De nouvelles valeurs émergent. En sa qualité d'aide-soignante, Nadine Huray en est bien consciente. « Je me sens aujourd'hui plus utile souligne-t-elle. Je suis plus en tête-à-tête avec les résidents et plus longtemps. La relation de confiance avec eux s'est amplifiée et solidifiée ».
Mais de-là de cette solidarité et de dévouement sans limites qui imprègne aujourd'hui l'Ehpad de Brionne, les craintes lancinantes de manque de moyens perdurent. Les masques évidemment mais aussi les blouses et les charlottes plus que jamais indispensables pour un bon usage du confinement. « On n’en manque pas, nous dit Jill Henry, aide-soignante ». « Pour l'instant ça tient, tempère Catherine Sauveplane. On a eu peur mais aujourd'hui avec plus de 500 masques pour l'établissement on s'en sort. Reste que les délais sont longs et nous rencontrons parfois des problèmes avec nos fournisseurs. La mairie a été très mobilisée et présente et des élans de solidarités se sont manifestés.
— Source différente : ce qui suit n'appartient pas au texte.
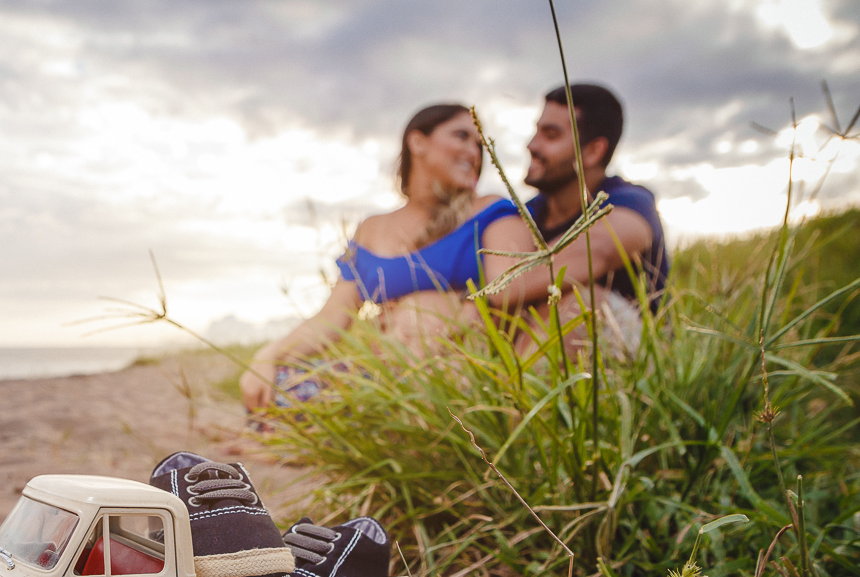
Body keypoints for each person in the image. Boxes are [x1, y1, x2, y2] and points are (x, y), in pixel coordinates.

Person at [240, 103, 534, 412]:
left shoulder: (493, 212)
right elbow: (331, 319)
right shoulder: (371, 229)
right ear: (418, 142)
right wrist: (268, 355)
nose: (474, 152)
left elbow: (517, 290)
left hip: (463, 371)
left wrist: (452, 311)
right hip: (387, 375)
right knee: (277, 388)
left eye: (479, 143)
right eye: (461, 136)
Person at [482, 84, 669, 356]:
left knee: (583, 302)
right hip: (545, 352)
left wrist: (494, 292)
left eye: (551, 135)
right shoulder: (528, 214)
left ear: (593, 151)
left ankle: (510, 394)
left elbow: (599, 251)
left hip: (636, 365)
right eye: (536, 131)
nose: (532, 145)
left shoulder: (630, 203)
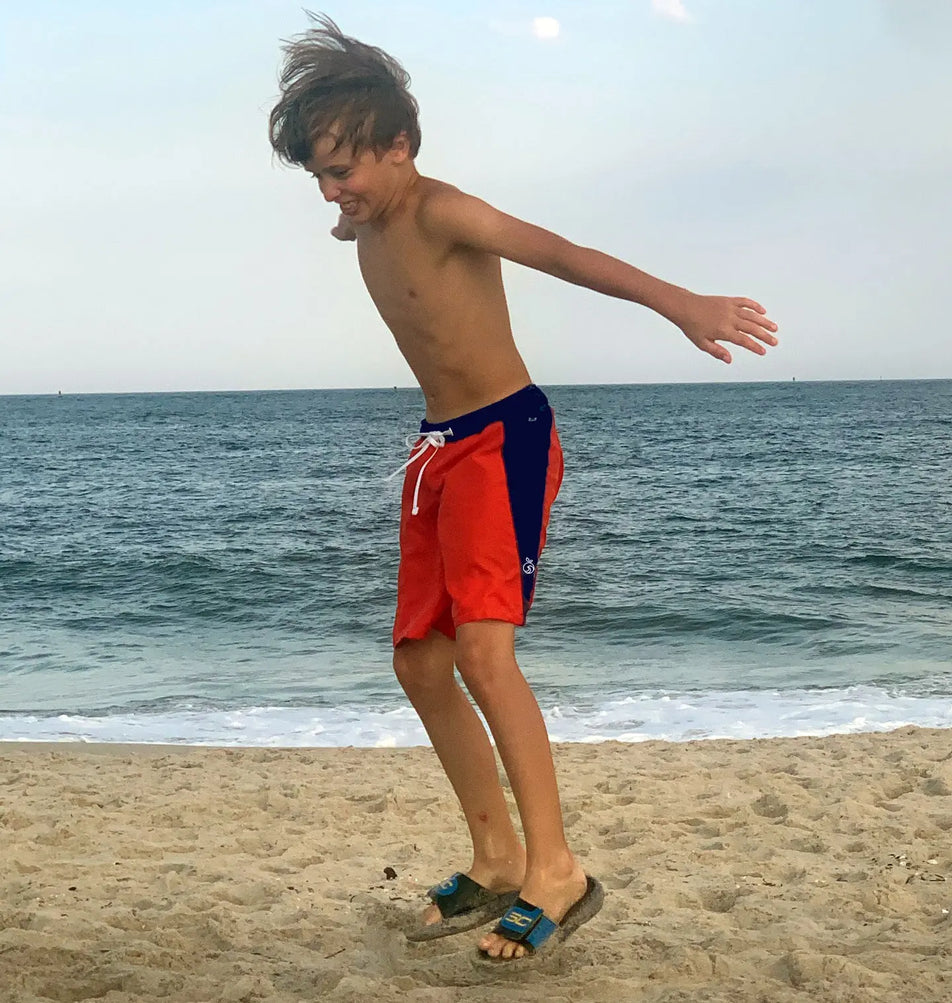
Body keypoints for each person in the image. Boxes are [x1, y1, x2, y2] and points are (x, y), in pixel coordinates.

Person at [269, 14, 778, 963]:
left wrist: (683, 305)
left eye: (345, 171)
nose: (333, 194)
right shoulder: (370, 214)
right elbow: (358, 209)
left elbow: (566, 255)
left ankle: (557, 869)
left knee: (485, 655)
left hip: (504, 439)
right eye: (321, 178)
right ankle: (496, 856)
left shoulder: (442, 210)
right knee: (420, 663)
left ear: (401, 147)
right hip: (439, 449)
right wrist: (352, 203)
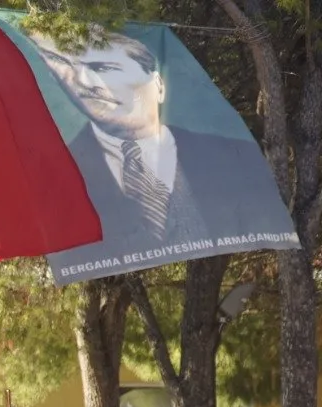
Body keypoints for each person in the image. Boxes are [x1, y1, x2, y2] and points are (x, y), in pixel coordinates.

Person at [31, 31, 296, 263]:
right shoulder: (51, 174)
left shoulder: (230, 156)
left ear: (157, 84)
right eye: (72, 74)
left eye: (103, 68)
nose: (86, 84)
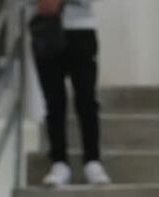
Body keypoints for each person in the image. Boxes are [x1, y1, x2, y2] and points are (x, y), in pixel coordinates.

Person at [33, 0, 109, 187]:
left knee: (86, 99)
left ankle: (92, 160)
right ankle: (59, 162)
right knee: (54, 101)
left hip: (81, 30)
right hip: (45, 28)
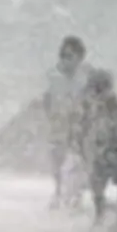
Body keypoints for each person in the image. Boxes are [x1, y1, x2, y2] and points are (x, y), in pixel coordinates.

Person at [76, 68, 117, 230]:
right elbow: (86, 127)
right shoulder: (95, 106)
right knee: (97, 185)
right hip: (103, 149)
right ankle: (101, 217)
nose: (94, 95)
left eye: (95, 90)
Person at [43, 36, 93, 210]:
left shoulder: (87, 74)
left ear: (80, 57)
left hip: (80, 120)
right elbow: (47, 97)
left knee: (80, 159)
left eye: (70, 56)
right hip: (58, 119)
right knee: (56, 157)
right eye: (63, 55)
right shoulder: (52, 74)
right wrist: (49, 115)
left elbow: (93, 97)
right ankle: (57, 191)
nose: (65, 60)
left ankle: (77, 195)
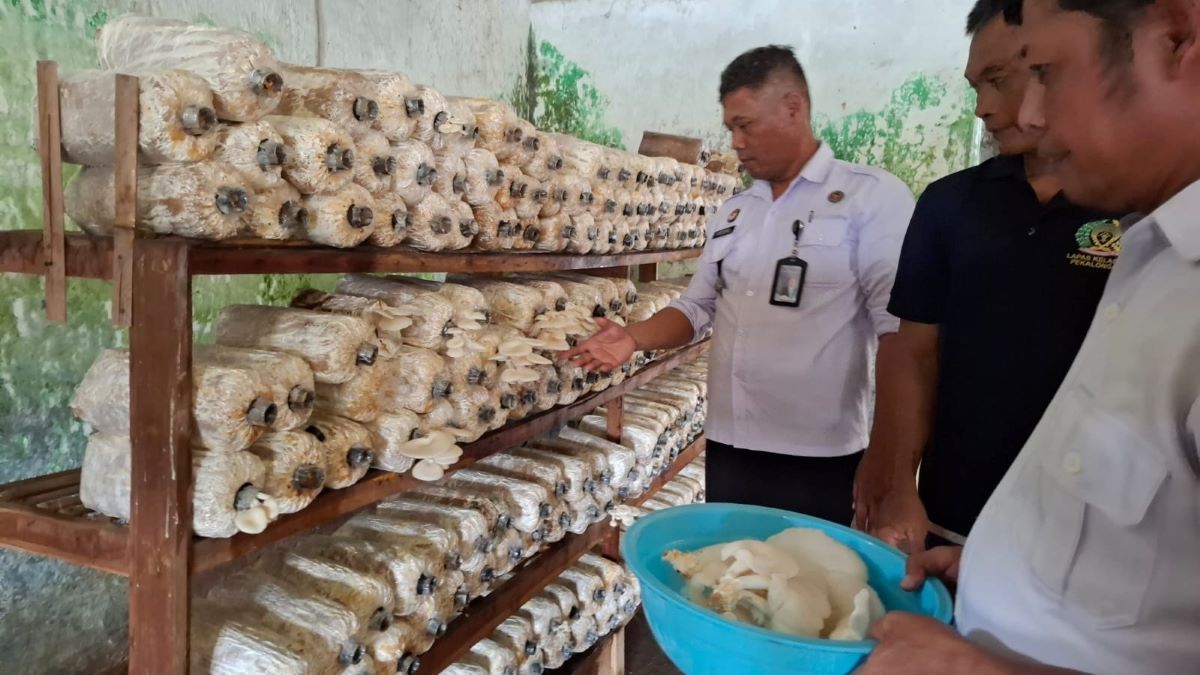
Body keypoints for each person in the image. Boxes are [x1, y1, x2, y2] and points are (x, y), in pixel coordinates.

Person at [862, 0, 1200, 673]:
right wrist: (1004, 571)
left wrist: (971, 666)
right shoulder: (1153, 252)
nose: (1030, 114)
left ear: (1175, 36)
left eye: (1045, 70)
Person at [563, 45, 915, 524]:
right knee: (729, 582)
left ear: (793, 108)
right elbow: (696, 307)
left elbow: (901, 336)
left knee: (811, 586)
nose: (736, 142)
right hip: (731, 446)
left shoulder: (869, 197)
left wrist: (891, 460)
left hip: (819, 455)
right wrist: (633, 338)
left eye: (745, 125)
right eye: (731, 128)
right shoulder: (735, 213)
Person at [852, 0, 1119, 552]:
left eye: (1000, 80)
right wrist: (901, 476)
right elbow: (913, 349)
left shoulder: (1134, 207)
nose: (982, 108)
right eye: (976, 86)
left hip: (1093, 538)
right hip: (955, 518)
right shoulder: (949, 204)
Beaucoup nous ont donné des tabliers et des gants. À défaut, on réalise des tabliers avec des sacs-poubelles… ».
Humanité, pragmatisme et système D, à l'Ehpad de Brionne dans l'Eure, la lutte contre le virus est une lutte sans frontière.
Quand Skype brise le confinement
Adelaïde Vannier est aide-soignante à l'Ehpad de Brionne. Et le confinement a révélé pour elle comme pour les résidents l'importance des nouveaux moyens numériques de communication.
« En cette période particulière, il faut être plus proche et plus à l'écoute des résidents et des familles. Alors internet est un plus. Pour la première fois j'ai réalisé des appels visio, via Skype, entre des résidents et leurs familles. Il a fallu bien expliquer les choses à nos anciens, ce qui n'est pas toujours facile mais une fois la liaison effectuée c'est un sourire qui anime le visage de nos résidents. Les enfants, les petits enfants peuvent ainsi grâce à l'image rentrer dans nos murs et converser avec leurs parents et grands-parents. Ils sont contents, heureux. Et ces nouveaux outils sont un moyen formidable pour entretenir le lien avec les familles. En définitive la satisfaction de tous est au rendez-vous »
Une expérience qui sans aucun doute perdurera bien au-delà du confinement actuel et qui amorce une ère de nouvelles pratiques dans ces établissements.
Quand confinement et libertés individuelles ne font pas bon ménage
La directrice de l'Ehpad de Brionne s'interroge sur les mesures de confinement individuel en chambre des résidents.
« Un Ehpad est d'abord un lieu qui se veut un lieu de vie. Ce n'est pas un mouroir.
Dans ce lieu de vie, il y a nécessairement des échanges. Et c'est échanges il faut aussi les respecter. Alors on les respecte. La liberté d'aller et venir au sein des établissements est une liberté qu'il faut savoir garantir même dans le cas de confirment. C'est la raison pour laquelle les instructions de confinement individuels les chambres posent pour moi un problème éthique ». Alors on s'adapte et on fait au mieux. Par exemple, les déjeuners sur la terrasse se font à distance en respectant scrupuleusement les normes de distanciation. « Notre personnel est raisonnable. Je lui fais absolument confiance même s'il n'est pas confiné quotidiennement avec nos résidents ».